Por esto, el Concierto está tan estrechamente unido alrededor de sus sonoras melodías, concentrado en su impecable fluir que va entretejiéndose alrededor del hilo luminoso de la parte solista. El primer tema enunciado por el violín por encima de un límpido murmullo de la orquesta: domina soberano el primer tiempo, «Allegro», con la pureza de su línea alargada; solamente en dos momentos se calla para dar paso a una frase más serena de la orquesta. Es un breve momento de sombra en medio de una luz tan grande, en tan viva tensión. Luego vuelve a tomar la gran frase resonante, ora en las cuerdas del violín, ora en la orquesta, para descansar una vez más hacia el final del tiempo y ceder el sitio a la más suave melodía. Entre este «Allegro» y el «Andante» no hay interrupción: un largo «si» del fagot establece el enlace. Sobre la base del pianísimo arpe- giar de los instrumentos de arco, el violín encuentra su serenidad en una melodía ondulante y suave. Continúa siendo el instrumento de bello sonido el que nos guía en la serenidad suave y pensativa del «Andante».

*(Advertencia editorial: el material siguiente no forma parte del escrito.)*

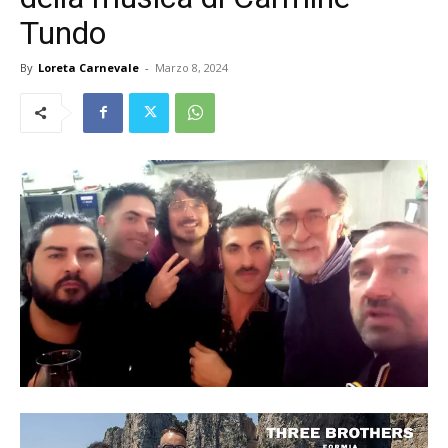
Tundo
By
Loreta Carnevale
-
Marzo 8, 2024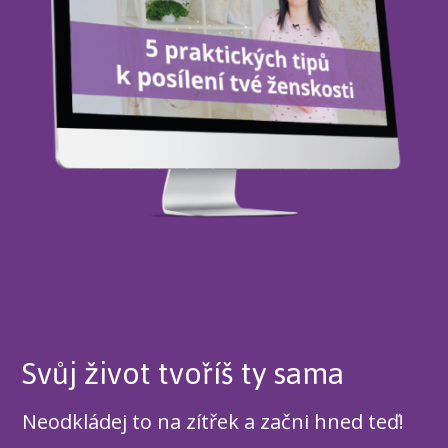
Svůj život tvoříš ty sama
Neodkládej to na zítřek a začni hned teď!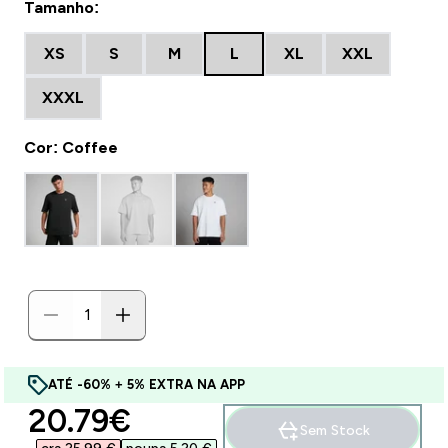
Tamanho:
XS
S
M
L
XL
XXL
XXXL
Cor: Coffee
ATÉ -60% + 5% EXTRA NA APP
discounted price
20.79€‎
Sem Stock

Precedido por una breve introducción, el tercer tiempo, «Allegro molto vivace», sobre un vibrante «fortissimo» del metal, irrumpe como una de las páginas musicales más vivas y alegres. Es un brillante chisporroteo de notas saltarinas, embriagadas de su propio esplendor, de la gracia inimitable de sus movimientos. Si se quisiese enlazar este Concierto con alguna otra obra de Mendelssohn habría que hablar, como afines en inspiración y escritura, de El sueño de una noche de verano (v.) y de la Sinfonía escocesa (v.). Se corre instintivamente con el pensamiento hacia la admirable fantasía del drama shakesperiano, hacia aquel mundo de gnomos y de hadas que viven a flor de tierra, deidades del aire y de los bosques, o se piensa en las visiones de Escocia e Inglaterra que tan fértiles para la inspiración del joven de veinte años — que las veía por primera vez — resultaron y a las que se deben inmortales páginas musicales. Es la ingravidez de una encantadora mitología silvestre lo que este concierto nos sugiere y, precisamente, la de El sueño y de la Escocesa.